Why is a Google Doodle honoring the Romanian physicist today, on her 140th birthday

He made new discoveries in the field of artificial radiation without gaining recognition.

Today, Google celebrates the 140th anniversary of the birth of the pioneer of the Roman physicist Thefania Marazinean with a memorial doodle.

The simple design is a tribute to the work of the scientist on the chemical element polonium, discovered by Marie Curie. It came a day after a search engine praised another woman, Amanda Aldridge, a British composer, writer and singer, with another idiot.

Who is Tefania Marasini? Stefania Marechinyanu was born in Bucharest on June 18, 1882, and entered her hometown university in 1907.

Three years later he graduated with a degree in physics and chemistry and became a teacher. After working all over Romania in 1915, Maracinano was admitted to Bucharest Women’s High School, where he studied as a child.

In 1919 he took an absorption course under Marie Curie and continued his studies in radiology, teaching. With this famous physicist, he did further research at the Radium Institute and in 1924 received his doctorate there.

Maracinean’s research focused on the half-life of polonium, which Corey discovered in 1898. He noted that the half-life of an element appeared to depend on the type of metal on which it was placed, and believed that radioactive isotopes could be formed from atoms after exposure to alpha rays from polonium.

This discovery is the first example of artificial radiation that finally won the Nobel Prize in 1935, Irene Juliet Curry (daughter of Mary) and her husband Frederick. Although Dr. Marazinea’s dissertation states that he made this discovery ten years ago, his work has not been recognized by Juliet Corey.

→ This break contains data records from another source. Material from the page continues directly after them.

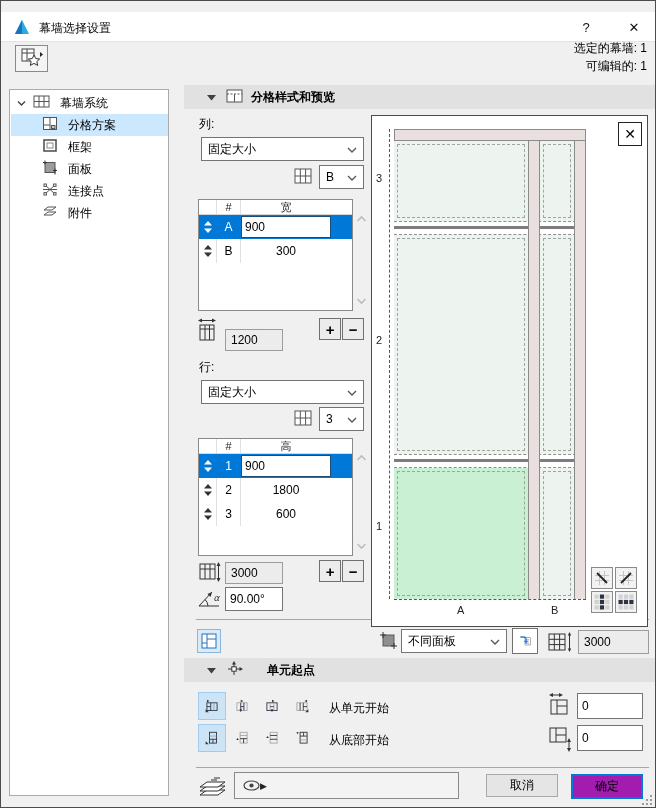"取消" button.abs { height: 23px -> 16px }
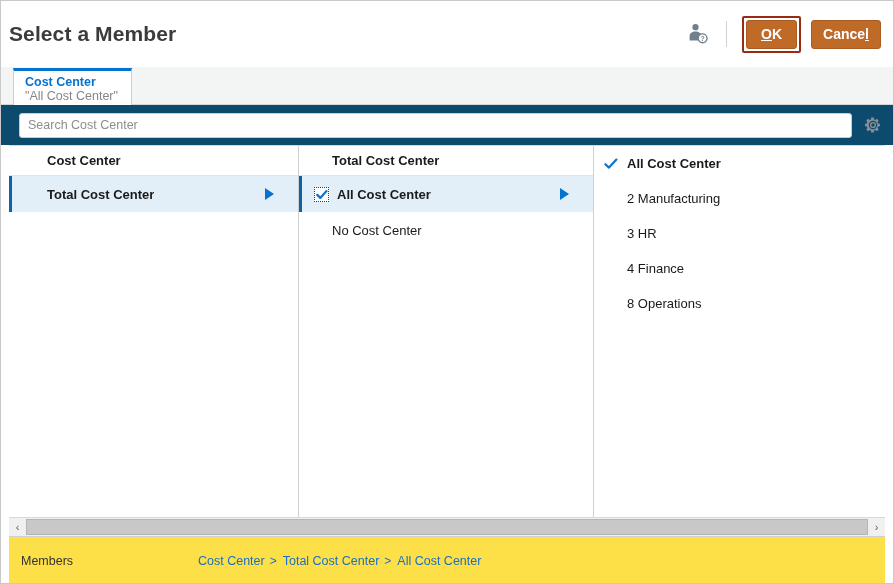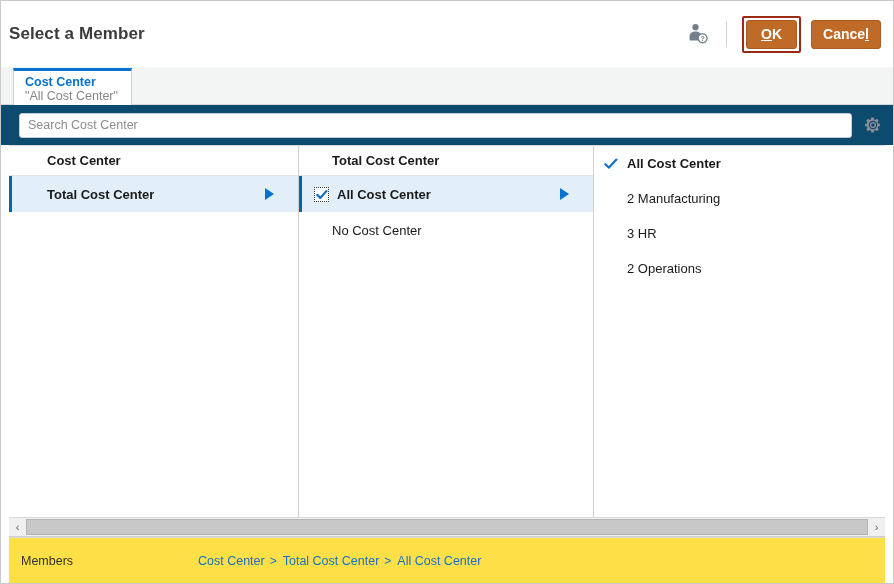"Select a Member" .dialog-title { font-size: 17px -> 21px }
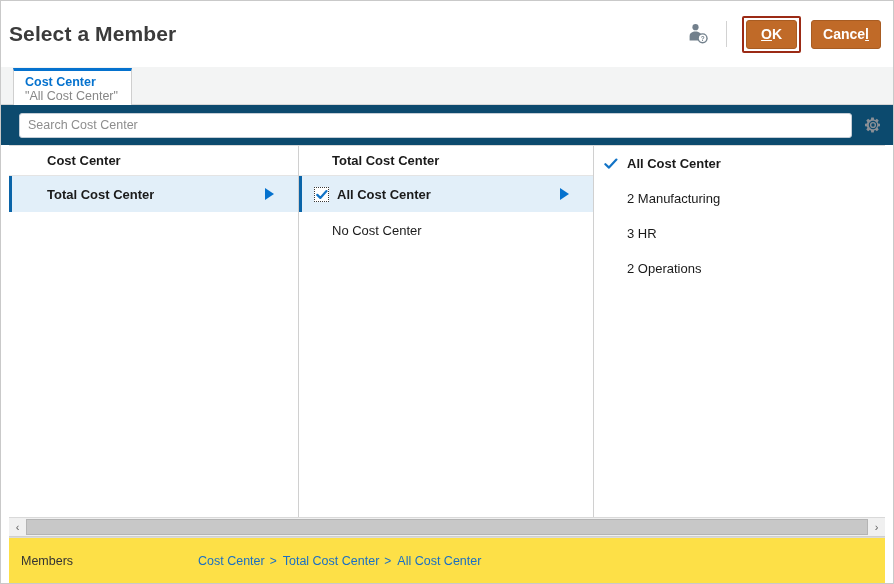"4 Finance" div.row { html: none -> <div> <span>4 Finance</span> </div> }
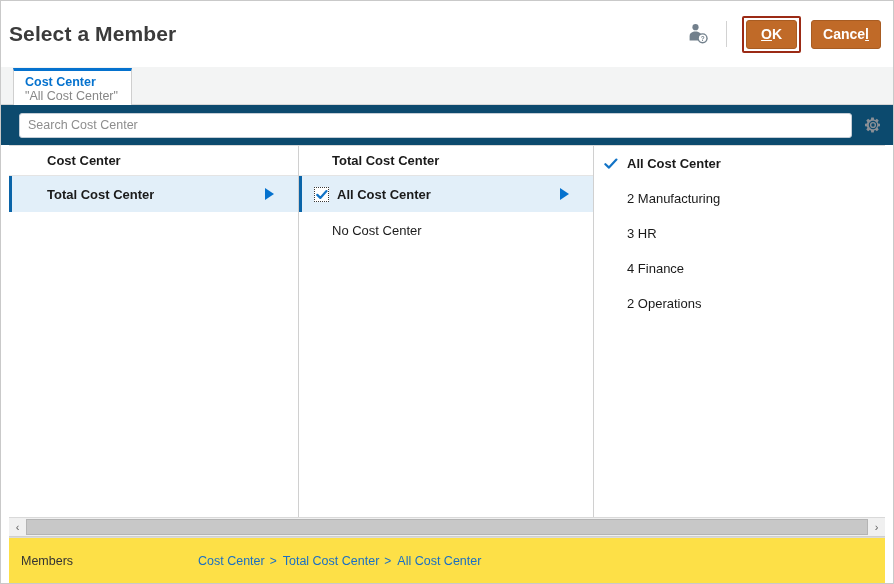"2 Operations" span.row-label { text: 2 -> 8 }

He was officially recognized by the Romanian Academy of Sciences in 1936, but his role was ignored by the wider international scientific community. What else did Tefania Marazinano do?
After four years at the Astronomical Observatory on the outskirts of Paris, Marasinan returned to Romania in 1929 to open the country’s first radiological laboratory. He studied the relationship between artificial rain and earthquakes and precipitation. Marechinyanu was the first scientist to discover that the radiation in the center before the earthquake had increased significantly. In 1937, the physicist became director of research at the Romanian Academy of Sciences, and in 1941 – lecturer. He retired in 1942 and died on August 15, 1944 in Bucharest at the age of 62.